La Argentina es notoria por lo veleidosa que es la opinión pública. Abundan los dirigentes que después de disfrutar de niveles de aprobación asombrosamente elevados se vieron transformados de súbito en cadáveres políticos despreciados por sus ex admiradores. No está escrito que a Kirchner le espere tal destino, pero si quiere ahorrárselo no le convendría perder los estribos tomando cada contratiempo por un agravio personal imperdonable y ofuscarse por la supuesta ingratitud de la gente. Le guste o no le guste, la política democrática es así. Son los gajes de un oficio que no es ni para los hipersensibles ni para los incapaces de tolerar el disenso. En la actualidad, los mandatarios de todos los países, incluyendo a las dictaduras, tienen que cuidar mucho la imagen: si aparecen grietas, su autoridad puede esfumarse por ellas a una velocidad desconcertante.
Kirchner tiene motivos de sobra para sentirse sumamente preocupado por lo que está ocurriendo en Santa Cruz. No sólo es su provincia natal, también es un feudo que ha dominado durante lustros y que imaginaba le sería leal por los siglos de los siglos. Por lo demás, se trata de un lugar cuyos habitantes lo conocen bastante bien. Sería por lo tanto natural que se preguntara qué sucedería si en el resto del país los ciudadanos llegaran a la misma conclusión que los santacruceños que, según parece, están hartos del kirchnerato y, lo que es peor aún, no temen decirlo de forma tan contundente que ya merece la atención internacional.

## Partes del ejercicio
**a.** Según el fragmento, ¿qué es Santa Cruz para Kirchner, además de un feudo que ha dominado durante lustros?
**b.** Transcribe el fragmento desde "La Argentina es" hasta "una velocidad desconcertante.", incluidas esas mismas palabras.

## Datos mostrados

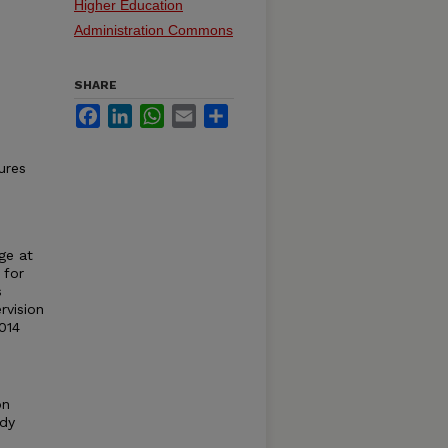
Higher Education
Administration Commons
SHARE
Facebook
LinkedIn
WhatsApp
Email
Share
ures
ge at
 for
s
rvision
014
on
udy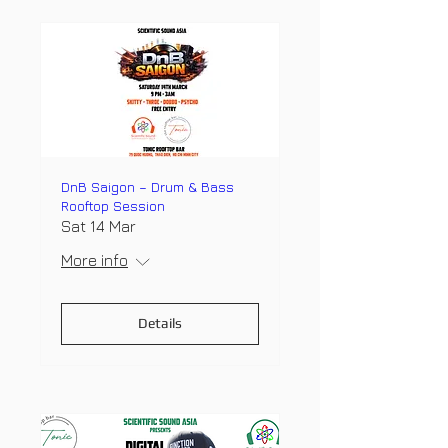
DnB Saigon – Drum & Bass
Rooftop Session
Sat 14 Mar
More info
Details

* * *

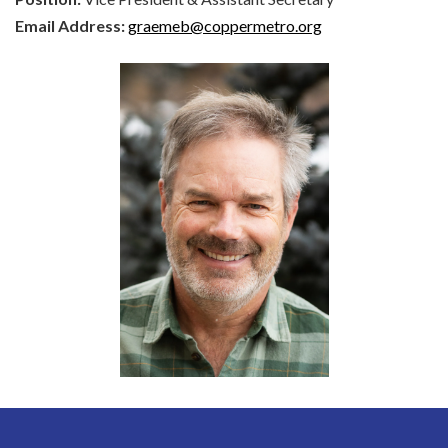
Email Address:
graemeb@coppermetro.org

## Respuestas del ejercicio
**a.** Su provincia natal.

**b.**
La Argentina es notoria por lo veleidosa que es la opinión pública. Abundan los dirigentes que después de disfrutar de niveles de aprobación asombrosamente elevados se vieron transformados de súbito en cadáveres políticos despreciados por sus ex admiradores. No está escrito que a Kirchner le espere tal destino, pero si quiere ahorrárselo no le convendría perder los estribos tomando cada contratiempo por un agravio personal imperdonable y ofuscarse por la supuesta ingratitud de la gente. Le guste o no le guste, la política democrática es así. Son los gajes de un oficio que no es ni para los hipersensibles ni para los incapaces de tolerar el disenso. En la actualidad, los mandatarios de todos los países, incluyendo a las dictaduras, tienen que cuidar mucho la imagen: si aparecen grietas, su autoridad puede esfumarse por ellas a una velocidad desconcertante.